7 Dec 2022

Educational groups at odds over mandatory reporting of child abuse

9:43 am on 7 December 2022

Organisations say teachers need training to identify the signs of neglect and abuse. File pic Photo:

Organisations representing early childhood services and teachers are divided over calls for mandatory reporting of suspected child abuse but united in their belief that teachers need more training.

Dame Karen Poutasi's joint review into the children's sector, following last year's murder of five-year-old Malachi Subescz by his caregiver, recommended professionals working with children should be required to report suspected abuse and they should also receive compulsory training.

Teachers at the early childhood centre Malachi attended before he turned five noticed injuries on the boy, but did not follow the centre's policies for dealing with suspected abuse.

Organisations including Te Rito Maioha Early Childhood New Zealand, the Early Childhood Council and the Educational Institute said teachers needed training to identify the signs of neglect and abuse.

But while Te Rito Maioha, the Principals' Federation and the Post Primary Teachers' Association supported compulsory reporting of suspected abuse, the Educational Institute worried there might be unintended consequences and the Early Childhood Council said teachers needed legal protection so they were more confident about alerting authorities.

Early Childhood Council chief executive Simon Laube said mandatory reporting was likely to be an extension of the current approach, which punished centres for sometimes minor oversights.

"We need to look at why the reporting is not happening at the moment, it's not because of a lack of mandatory reporting," he said.

"The inherent problem with this is it's about suspected abuse, so it's always going to be a grey area so what we're saying, and it's a kind of variation on mandatory reporting, is just give teachers legal protection so that they can report it, a bit like whistle-blower protections, without getting into trouble.

"So just protect the person who you want to report, that's what you should do from a legislative point of view."

Laube said it was almost inevitable every early learning service would at some point enrol a child suffering abuse.

"If you look at the statistics across New Zealand, the child abuse statistics, they're horrific.
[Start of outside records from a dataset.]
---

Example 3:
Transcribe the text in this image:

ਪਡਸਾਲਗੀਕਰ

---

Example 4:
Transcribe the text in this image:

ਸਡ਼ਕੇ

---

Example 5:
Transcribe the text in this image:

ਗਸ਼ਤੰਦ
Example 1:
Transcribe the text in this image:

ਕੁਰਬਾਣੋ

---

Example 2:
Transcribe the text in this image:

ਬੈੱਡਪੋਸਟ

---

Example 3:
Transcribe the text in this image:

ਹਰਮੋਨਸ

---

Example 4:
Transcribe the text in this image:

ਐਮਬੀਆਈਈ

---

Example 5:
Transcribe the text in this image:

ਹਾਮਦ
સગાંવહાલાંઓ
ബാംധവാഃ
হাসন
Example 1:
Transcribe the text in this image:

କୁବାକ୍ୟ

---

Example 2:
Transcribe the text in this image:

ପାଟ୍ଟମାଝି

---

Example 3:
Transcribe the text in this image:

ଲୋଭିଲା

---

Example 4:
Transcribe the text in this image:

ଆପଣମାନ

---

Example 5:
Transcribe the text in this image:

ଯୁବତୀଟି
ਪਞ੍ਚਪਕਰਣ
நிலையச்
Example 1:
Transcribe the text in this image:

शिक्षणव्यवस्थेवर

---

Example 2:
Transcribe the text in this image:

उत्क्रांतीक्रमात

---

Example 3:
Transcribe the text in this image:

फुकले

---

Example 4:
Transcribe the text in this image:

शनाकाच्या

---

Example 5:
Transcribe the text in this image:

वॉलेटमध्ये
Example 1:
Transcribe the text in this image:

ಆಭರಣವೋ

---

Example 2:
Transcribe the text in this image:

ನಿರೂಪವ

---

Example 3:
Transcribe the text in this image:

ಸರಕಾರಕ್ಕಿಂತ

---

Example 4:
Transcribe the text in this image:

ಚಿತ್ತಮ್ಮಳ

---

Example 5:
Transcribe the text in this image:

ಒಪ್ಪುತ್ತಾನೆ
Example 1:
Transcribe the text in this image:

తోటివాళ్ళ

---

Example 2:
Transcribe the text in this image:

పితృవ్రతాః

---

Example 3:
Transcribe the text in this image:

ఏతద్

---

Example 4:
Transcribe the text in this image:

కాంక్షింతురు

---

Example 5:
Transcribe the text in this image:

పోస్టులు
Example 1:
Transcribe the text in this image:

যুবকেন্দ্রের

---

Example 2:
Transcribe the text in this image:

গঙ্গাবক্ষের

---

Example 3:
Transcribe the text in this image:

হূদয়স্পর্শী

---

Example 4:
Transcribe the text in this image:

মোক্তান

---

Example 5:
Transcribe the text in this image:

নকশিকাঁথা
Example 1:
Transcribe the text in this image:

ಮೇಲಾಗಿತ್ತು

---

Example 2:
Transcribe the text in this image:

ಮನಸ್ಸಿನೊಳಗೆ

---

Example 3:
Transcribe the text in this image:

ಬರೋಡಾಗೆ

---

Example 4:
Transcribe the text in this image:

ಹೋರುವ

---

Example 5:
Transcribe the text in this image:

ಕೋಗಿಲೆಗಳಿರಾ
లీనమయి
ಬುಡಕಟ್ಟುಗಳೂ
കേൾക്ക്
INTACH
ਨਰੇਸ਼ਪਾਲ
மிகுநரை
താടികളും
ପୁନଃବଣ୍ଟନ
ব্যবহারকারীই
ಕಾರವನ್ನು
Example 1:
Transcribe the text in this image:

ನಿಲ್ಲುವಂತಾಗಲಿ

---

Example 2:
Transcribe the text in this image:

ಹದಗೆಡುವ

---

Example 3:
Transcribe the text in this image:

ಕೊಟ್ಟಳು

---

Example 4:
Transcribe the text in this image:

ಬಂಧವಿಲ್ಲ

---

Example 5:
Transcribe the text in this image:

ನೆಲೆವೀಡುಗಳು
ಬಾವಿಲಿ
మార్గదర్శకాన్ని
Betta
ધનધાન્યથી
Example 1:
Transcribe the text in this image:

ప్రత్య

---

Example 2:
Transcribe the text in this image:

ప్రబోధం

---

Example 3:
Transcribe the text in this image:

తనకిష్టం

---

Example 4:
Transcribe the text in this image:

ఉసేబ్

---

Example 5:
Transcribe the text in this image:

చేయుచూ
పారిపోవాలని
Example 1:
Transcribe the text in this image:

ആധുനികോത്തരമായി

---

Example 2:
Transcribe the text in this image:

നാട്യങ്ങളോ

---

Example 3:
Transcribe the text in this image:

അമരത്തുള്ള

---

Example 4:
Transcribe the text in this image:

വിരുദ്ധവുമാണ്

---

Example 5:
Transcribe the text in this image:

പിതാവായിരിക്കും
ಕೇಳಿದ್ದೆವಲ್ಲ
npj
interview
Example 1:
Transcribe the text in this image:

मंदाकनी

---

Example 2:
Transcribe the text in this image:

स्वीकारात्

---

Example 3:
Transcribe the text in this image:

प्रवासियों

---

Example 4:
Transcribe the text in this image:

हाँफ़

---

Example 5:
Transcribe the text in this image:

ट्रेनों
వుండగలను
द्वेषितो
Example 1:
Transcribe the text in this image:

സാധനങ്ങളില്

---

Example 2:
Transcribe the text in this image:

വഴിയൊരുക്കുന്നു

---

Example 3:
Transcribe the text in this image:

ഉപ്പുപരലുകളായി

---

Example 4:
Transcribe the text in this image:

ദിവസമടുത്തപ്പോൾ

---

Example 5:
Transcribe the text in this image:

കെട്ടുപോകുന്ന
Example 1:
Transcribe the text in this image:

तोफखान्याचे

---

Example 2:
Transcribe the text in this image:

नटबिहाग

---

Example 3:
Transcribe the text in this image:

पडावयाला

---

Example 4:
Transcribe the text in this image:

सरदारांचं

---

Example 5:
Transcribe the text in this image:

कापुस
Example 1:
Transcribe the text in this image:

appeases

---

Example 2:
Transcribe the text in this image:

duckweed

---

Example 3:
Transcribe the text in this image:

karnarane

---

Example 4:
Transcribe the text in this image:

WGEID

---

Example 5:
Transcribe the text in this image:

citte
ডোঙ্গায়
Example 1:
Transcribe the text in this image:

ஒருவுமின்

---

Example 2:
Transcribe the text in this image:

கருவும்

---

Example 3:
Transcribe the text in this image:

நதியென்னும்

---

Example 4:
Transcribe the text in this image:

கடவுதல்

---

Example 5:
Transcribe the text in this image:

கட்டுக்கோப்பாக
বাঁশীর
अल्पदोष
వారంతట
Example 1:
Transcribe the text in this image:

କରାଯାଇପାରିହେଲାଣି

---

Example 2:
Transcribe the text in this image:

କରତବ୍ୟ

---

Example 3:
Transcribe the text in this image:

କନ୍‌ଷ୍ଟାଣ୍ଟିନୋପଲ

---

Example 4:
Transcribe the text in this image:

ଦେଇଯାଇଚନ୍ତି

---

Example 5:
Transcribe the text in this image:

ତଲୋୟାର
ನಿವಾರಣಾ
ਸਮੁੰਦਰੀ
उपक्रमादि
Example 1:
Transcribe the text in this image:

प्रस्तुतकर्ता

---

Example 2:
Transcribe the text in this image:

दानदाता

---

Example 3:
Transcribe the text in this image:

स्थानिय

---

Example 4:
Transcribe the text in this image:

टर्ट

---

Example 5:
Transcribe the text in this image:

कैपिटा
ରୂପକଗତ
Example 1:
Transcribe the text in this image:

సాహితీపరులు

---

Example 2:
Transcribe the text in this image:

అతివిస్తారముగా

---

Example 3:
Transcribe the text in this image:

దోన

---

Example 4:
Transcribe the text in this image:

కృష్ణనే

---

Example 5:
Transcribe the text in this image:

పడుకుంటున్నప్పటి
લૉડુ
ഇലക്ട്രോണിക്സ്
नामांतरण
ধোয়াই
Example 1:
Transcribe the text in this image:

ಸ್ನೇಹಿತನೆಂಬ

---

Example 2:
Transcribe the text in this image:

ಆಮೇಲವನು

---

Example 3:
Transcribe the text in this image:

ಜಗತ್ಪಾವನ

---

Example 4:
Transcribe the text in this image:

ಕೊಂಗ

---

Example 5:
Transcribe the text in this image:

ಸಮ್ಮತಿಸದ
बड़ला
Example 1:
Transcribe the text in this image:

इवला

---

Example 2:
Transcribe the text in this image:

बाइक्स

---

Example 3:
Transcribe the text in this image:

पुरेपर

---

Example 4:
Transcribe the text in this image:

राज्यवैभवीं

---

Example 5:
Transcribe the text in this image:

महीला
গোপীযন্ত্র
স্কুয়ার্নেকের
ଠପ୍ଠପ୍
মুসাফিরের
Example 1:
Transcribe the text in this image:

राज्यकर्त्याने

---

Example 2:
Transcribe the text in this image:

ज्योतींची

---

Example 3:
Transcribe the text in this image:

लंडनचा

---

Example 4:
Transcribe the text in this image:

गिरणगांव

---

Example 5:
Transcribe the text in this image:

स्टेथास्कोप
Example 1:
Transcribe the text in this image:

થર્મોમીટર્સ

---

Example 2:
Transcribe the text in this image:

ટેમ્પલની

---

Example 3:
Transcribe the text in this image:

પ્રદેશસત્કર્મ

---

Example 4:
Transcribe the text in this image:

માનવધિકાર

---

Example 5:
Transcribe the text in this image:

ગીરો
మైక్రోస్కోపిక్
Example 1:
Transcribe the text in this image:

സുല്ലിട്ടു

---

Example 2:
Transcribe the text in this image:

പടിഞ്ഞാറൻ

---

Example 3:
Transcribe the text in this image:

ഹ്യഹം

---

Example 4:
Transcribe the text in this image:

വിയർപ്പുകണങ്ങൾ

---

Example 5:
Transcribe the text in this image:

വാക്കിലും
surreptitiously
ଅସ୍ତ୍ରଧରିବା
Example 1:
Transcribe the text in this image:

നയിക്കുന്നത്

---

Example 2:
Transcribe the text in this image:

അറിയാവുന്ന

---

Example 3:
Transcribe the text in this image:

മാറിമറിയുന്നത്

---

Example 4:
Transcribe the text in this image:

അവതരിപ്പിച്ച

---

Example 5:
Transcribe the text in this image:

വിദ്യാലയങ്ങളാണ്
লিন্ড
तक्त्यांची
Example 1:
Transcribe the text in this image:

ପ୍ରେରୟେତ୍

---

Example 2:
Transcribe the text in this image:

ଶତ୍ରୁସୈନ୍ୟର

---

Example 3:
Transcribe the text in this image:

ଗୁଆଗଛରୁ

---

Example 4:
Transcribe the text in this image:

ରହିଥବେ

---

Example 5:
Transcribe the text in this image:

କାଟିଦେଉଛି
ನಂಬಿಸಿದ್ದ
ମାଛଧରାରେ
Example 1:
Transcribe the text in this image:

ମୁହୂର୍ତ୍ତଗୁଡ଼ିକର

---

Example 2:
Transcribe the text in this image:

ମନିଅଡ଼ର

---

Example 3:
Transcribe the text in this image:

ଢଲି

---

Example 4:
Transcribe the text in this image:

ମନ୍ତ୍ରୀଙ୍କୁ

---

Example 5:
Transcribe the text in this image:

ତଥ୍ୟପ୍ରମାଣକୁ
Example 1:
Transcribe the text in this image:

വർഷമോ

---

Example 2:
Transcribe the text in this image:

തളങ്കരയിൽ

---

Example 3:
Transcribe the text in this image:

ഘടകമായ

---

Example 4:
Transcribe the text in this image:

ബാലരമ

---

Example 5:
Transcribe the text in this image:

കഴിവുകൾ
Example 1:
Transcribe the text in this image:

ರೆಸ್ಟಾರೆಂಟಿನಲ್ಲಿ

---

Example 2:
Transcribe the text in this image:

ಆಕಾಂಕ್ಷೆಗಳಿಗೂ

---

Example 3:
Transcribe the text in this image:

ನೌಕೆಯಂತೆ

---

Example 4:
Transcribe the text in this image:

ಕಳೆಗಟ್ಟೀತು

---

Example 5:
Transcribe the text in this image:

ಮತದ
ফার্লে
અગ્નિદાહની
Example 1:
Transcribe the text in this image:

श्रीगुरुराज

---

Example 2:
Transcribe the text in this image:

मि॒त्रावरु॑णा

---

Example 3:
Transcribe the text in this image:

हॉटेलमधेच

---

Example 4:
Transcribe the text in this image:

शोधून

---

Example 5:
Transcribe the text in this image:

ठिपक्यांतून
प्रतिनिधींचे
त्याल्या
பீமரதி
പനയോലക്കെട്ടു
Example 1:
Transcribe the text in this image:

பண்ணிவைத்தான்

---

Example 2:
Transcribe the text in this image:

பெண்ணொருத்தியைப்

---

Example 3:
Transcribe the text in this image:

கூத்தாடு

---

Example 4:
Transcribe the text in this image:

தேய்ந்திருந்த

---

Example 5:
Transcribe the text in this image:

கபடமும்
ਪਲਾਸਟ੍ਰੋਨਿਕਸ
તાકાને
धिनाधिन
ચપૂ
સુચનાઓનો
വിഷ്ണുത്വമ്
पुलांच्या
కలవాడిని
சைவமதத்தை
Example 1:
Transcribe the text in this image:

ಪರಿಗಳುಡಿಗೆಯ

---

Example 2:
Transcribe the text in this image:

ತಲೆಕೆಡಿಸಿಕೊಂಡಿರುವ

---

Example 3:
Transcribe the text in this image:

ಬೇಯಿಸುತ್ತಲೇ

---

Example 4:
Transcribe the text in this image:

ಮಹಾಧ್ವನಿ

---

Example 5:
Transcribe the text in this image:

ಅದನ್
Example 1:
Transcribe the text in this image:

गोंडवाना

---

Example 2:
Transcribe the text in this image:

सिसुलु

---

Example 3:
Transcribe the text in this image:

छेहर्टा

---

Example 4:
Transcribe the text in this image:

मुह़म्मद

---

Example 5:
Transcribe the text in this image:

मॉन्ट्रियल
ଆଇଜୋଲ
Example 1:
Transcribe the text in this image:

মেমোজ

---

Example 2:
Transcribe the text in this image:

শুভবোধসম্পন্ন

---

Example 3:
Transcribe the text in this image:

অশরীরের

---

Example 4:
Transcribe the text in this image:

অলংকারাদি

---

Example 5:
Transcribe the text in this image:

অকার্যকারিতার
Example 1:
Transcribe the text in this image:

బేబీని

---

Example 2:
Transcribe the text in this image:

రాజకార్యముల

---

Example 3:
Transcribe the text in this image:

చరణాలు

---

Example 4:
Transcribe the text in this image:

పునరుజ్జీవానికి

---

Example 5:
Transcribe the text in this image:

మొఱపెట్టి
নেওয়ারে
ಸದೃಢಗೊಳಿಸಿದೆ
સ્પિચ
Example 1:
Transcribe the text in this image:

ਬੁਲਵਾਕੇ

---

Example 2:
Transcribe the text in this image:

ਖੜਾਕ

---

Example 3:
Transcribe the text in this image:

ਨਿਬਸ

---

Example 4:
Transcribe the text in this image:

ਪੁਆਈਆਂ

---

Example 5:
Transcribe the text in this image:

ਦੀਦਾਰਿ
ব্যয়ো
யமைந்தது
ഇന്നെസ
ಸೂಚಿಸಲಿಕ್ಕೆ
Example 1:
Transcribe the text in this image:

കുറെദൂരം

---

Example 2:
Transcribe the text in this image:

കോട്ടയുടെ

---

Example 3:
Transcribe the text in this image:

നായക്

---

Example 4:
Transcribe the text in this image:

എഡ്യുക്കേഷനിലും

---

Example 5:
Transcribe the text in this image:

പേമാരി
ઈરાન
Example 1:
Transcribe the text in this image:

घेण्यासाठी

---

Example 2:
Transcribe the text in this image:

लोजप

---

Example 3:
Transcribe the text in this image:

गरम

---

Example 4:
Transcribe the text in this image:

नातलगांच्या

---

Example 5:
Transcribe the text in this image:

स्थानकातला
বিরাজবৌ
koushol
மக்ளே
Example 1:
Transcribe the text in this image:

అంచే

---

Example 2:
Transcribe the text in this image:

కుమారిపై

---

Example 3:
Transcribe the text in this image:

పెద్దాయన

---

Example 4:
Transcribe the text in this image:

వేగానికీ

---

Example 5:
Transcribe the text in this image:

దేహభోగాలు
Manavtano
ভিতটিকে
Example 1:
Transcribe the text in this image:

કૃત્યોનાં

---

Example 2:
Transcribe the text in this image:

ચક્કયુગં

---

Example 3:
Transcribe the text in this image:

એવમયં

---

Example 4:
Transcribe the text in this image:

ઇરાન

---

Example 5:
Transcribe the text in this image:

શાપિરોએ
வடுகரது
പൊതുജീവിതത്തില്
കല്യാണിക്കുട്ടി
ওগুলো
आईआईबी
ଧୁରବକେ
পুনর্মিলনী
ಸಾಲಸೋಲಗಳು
So that means if you spread them across the country, every centre should have touched child abuse in some shape or form at some point because it's so prevalent," he said.

The union for primary school and kindergarten teachers, the Educational Institute, also had doubts about mandatory reporting.

"Schools and centres work hard to develop relationships of trust with parents and families and so mandating reporting could create some perverse consequences that would need careful consideration," NZEI president Liam Rutherford said in a statement.

"Children would be better protected in the current system though if schools and centres were all resourced with professional training and better support to work through the best outcomes for children in these situations."

Te Rito Maioha Early Childhood New Zealand chief executive Kathy Wolfe said teachers and managers were sometimes unsure when and if they should report suspected abuse.

"Some you absolutely know actually that there's something definitely awry here, but sometimes they're a bit cautious and rightly so, because they don't want to put family and parents in a position that they potentially didn't need to find themselves in," she said.

"There's definitely services that have done right by children, but then there's also been experiences where it's kind of fallen a bit awry, because it turns out that the child was not subject to abuse so it's very delicate for our services."

Training provides clarity

Safeguarding Children chief executive Willow Duffy said the child protection charity had trained about 46,000 people and they were much more confident about reporting suspected abuse.

"When we follow them up after the training and we say to them 'what stops you?', they say nothing would stop them. So when they've got clarity and they understand what the signs of abuse and neglect are and how to respond to it and they understand how to share information and that they can share information and they understand how to respond to disclosures, they're very clear," she said.

Government-funded education providers were required to have policies for identifying and responding to suspected child neglect and abuse, but there was no requirement for training, Duffy said.

"You will get some organisations, schools, ECE centres or whatever, who actually put that into their budget, that make it a priority that their staff have training, but you'll get other organisations that only act upon that when they've been burnt. So when there's been a child who's been abused and neglected or if there's an incident or a near miss or that type of thing," she said.

Training should be compulsory for teachers, Duffy said.

"In some respects, I think mandatory training is more important than mandatory reporting. We've got to equip our frontline workers with the knowledge and skills and capabilities to be able to recognise and respond to child abuse and neglect and be able to decide whether something should be reported to a statutory agency," she said.

"These frontline workers have to be trained. They have to be trained regularly and they have to be supported, because they all want to do the right thing for children, but at the moment they're doing their job with both hands tied behind their back, and if we just do mandatory reporting they'll have one hand tied behind their back and it will make the situation worse."